Other stories claim that the spirit may be Margaret Halliday, the daughter of a prominent Fayetteville family and the wife of banker John Cameron. Cameron, who was the cashier of the Bank of Fayetteville, lived on the second floor of the house when it served as the bank's headquarters. Upon his marriage, Cameron bought the house and the family lived there for several years. Incidentally, the Oval Ballroom, which stands next door to the Sanford House, was supposedly built for the Halliday-Cameron wedding.
The Trial Of The Century
Speaking of the Oval Ballroom, the ornate and oddly-shaped structure has some secrets that lie within its walls. Its story centers around Ann K. Simpson. Her 1850 murder trial was the "trial of the century" in her time-a captivating and controversial tale for a captivating and controversial woman.
On the night of November 8, 1849 Ann's husband Alexander, a wealthy carriage shop owner, died suddenly. Autopsy results revealed that Alexander had been poisoned with arsenic. The only suspect was his wife. A warrant was issued for Anne's arrest, and she was extradited from Havana, Cuba where she had fled to shortly after Alexander's demise.

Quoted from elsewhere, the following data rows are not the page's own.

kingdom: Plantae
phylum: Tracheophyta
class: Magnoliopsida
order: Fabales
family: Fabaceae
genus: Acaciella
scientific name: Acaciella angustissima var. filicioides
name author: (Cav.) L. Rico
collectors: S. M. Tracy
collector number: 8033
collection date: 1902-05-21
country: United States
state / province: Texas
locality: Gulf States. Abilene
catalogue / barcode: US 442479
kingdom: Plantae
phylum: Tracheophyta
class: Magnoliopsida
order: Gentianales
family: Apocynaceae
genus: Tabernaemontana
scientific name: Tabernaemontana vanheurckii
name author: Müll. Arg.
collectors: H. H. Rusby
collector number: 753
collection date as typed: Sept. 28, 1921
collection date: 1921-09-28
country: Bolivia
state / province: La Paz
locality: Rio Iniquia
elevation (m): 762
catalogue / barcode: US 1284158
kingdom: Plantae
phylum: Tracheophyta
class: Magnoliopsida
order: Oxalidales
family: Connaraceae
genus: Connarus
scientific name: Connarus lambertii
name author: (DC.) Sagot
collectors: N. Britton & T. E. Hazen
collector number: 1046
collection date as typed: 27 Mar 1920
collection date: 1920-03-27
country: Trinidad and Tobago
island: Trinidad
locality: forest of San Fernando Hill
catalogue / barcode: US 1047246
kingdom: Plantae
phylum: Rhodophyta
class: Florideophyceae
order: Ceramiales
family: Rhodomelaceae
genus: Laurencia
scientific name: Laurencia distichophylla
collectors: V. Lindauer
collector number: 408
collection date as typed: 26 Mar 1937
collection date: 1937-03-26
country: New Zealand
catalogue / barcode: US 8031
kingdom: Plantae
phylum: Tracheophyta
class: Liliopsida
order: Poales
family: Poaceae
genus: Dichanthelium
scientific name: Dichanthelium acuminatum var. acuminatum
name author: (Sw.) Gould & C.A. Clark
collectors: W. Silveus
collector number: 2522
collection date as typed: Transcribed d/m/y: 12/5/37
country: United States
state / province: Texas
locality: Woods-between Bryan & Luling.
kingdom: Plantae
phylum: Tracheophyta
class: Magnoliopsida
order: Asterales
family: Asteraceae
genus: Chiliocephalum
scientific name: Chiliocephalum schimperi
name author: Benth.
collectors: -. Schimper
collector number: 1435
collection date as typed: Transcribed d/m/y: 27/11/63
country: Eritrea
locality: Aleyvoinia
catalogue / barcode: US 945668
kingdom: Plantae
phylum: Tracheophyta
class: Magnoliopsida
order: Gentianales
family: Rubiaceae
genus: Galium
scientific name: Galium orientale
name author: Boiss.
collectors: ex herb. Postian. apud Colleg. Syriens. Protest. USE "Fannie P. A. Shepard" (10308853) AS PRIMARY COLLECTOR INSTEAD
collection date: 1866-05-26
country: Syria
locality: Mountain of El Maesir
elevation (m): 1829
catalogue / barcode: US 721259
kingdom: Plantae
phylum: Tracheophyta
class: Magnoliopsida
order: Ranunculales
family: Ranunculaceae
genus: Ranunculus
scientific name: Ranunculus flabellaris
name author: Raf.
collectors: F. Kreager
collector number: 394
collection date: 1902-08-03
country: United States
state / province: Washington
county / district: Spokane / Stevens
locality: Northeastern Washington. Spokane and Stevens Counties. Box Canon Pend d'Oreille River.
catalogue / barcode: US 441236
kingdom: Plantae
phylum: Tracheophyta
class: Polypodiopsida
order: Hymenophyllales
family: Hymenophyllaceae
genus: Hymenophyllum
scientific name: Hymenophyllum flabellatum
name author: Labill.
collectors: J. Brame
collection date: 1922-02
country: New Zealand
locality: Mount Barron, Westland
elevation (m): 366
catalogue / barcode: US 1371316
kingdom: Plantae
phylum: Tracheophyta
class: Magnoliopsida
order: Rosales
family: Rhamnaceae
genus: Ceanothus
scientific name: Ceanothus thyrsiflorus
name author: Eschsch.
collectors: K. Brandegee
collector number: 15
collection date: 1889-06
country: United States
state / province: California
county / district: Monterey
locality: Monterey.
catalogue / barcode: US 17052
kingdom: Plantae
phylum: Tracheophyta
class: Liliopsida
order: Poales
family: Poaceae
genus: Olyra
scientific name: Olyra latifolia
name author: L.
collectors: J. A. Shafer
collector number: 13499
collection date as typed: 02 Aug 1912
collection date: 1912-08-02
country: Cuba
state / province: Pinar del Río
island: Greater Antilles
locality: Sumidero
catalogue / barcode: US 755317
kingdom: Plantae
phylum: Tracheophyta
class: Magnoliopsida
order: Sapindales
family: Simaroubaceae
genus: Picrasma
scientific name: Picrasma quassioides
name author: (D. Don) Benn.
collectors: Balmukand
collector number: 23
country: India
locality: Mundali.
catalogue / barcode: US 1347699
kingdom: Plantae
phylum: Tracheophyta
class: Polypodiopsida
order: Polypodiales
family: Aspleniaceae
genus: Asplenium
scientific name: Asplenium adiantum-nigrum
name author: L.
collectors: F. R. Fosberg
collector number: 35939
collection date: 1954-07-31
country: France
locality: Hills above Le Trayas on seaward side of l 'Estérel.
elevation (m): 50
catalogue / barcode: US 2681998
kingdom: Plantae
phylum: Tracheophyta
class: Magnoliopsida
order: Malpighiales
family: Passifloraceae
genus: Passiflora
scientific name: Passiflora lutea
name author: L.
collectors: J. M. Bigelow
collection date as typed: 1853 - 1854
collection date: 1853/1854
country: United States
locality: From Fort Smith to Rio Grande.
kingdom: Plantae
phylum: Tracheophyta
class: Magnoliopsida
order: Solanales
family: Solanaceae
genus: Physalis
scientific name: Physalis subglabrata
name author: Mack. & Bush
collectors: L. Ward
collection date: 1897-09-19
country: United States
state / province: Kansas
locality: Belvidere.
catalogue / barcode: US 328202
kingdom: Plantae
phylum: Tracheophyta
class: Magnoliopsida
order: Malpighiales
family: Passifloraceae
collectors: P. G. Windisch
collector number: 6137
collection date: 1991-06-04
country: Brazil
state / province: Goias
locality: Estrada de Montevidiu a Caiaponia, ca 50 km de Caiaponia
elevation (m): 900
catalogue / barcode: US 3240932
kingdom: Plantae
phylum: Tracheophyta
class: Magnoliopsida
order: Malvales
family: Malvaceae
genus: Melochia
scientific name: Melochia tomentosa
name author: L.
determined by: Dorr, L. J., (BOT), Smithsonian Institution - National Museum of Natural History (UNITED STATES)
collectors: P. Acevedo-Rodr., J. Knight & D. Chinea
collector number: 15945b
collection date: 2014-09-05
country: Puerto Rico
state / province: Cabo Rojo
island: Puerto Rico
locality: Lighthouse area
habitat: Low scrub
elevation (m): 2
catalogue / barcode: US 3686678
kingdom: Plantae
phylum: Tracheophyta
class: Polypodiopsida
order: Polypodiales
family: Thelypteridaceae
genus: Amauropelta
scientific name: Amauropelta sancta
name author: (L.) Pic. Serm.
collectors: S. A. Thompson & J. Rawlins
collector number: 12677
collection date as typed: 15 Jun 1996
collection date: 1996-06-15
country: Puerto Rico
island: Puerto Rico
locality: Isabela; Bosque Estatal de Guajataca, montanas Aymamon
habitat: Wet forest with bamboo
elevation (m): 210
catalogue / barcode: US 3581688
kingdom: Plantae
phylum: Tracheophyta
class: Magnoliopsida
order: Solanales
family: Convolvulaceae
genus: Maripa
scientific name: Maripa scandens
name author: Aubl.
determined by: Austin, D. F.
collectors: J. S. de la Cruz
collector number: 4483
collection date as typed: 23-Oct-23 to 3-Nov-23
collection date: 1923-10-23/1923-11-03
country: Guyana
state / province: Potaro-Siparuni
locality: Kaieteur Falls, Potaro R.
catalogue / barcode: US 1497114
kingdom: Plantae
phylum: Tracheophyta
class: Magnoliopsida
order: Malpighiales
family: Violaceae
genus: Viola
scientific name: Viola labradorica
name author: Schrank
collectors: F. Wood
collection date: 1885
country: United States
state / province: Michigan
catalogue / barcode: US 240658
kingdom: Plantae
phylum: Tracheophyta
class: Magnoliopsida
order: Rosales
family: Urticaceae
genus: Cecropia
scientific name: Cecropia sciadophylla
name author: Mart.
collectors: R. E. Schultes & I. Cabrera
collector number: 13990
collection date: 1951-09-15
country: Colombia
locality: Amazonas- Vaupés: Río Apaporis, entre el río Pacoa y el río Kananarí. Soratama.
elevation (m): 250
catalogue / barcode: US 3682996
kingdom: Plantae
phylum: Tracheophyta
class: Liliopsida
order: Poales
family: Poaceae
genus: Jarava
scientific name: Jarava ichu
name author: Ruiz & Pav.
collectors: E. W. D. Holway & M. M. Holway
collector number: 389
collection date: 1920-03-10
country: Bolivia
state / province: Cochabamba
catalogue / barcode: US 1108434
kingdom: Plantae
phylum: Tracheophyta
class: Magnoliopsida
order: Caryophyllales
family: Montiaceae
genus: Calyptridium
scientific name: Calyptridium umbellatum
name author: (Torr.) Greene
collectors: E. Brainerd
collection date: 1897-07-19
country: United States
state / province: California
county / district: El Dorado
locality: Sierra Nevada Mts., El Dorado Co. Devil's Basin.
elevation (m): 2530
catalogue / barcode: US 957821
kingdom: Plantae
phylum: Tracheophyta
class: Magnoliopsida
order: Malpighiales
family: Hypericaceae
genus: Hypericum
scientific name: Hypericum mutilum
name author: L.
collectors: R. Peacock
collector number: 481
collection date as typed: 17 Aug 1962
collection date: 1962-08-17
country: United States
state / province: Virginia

Anne was the first woman ever tried for murder in Cumberland County and possibly in the state of North Carolina. The testimony presented at her trial was truly sensational: letters alluding to infidelity and Ann's visit to fortune-teller Polly Rising, who predicted that Alexander would be dead within a week. Then, there was the most damning evidence of all. An employee from Samuel J. Hinsdale's drugstore testified that Ann had purchased an ounce of arsenic, supposedly to kill rats, soon before Alexander's death. The prosecution claimed that Ann had used the rat poison to taint her husband's coffee at dinner in the Oval Ballroom on the fateful night.
In his closing statement, defense lawyer D. K. MacRae said, "You cannot give her peace. You cannot restore her joy. But gentlemen, you can let her live." The jury deliberated for three hours and returned with a not guilty verdict.
Did Ann really poison her husband and fool the jury into believing that she was innocent? Or was she the victim of an unusual coincidence? She took the truth to her grave. Only she (and perhaps Alexander) knew whether she had gotten away with murder.
The Kyle House Presence
The Kyle House, the grand Greek Revival Style house on Green Street, might be home to a restless spirit of its own. Several witnesses have claimed to hear strange disembodied noises in the house, such as furniture moving on its own or footsteps on an otherwise empty staircase. When one enters the Kyle House, there is definitely a strange vibe radiating from its elegant walls. Maybe its visitors are being watched.
The house belonged to family patriarch James Kyle, a merchant and prominent city figure who immigrated to Fayetteville from Scotland. He built the beautiful dwelling around 1855 after his first home was destroyed by the Great Fire of 1831. After Kyle's death, his daughter Annie lived in the house. Annie was a nurse during the Civil War era. She eventually rented the house to borders, and for a while, the Kyle House served as city offices.
The strange atmosphere in the house is most often attributed to the presence of the spirit of old James Kyle. Is he still roaming the hallways, still taking care of his home from beyond the grave? Visit the Kyle House and listen up. Maybe you'll hear him yourself.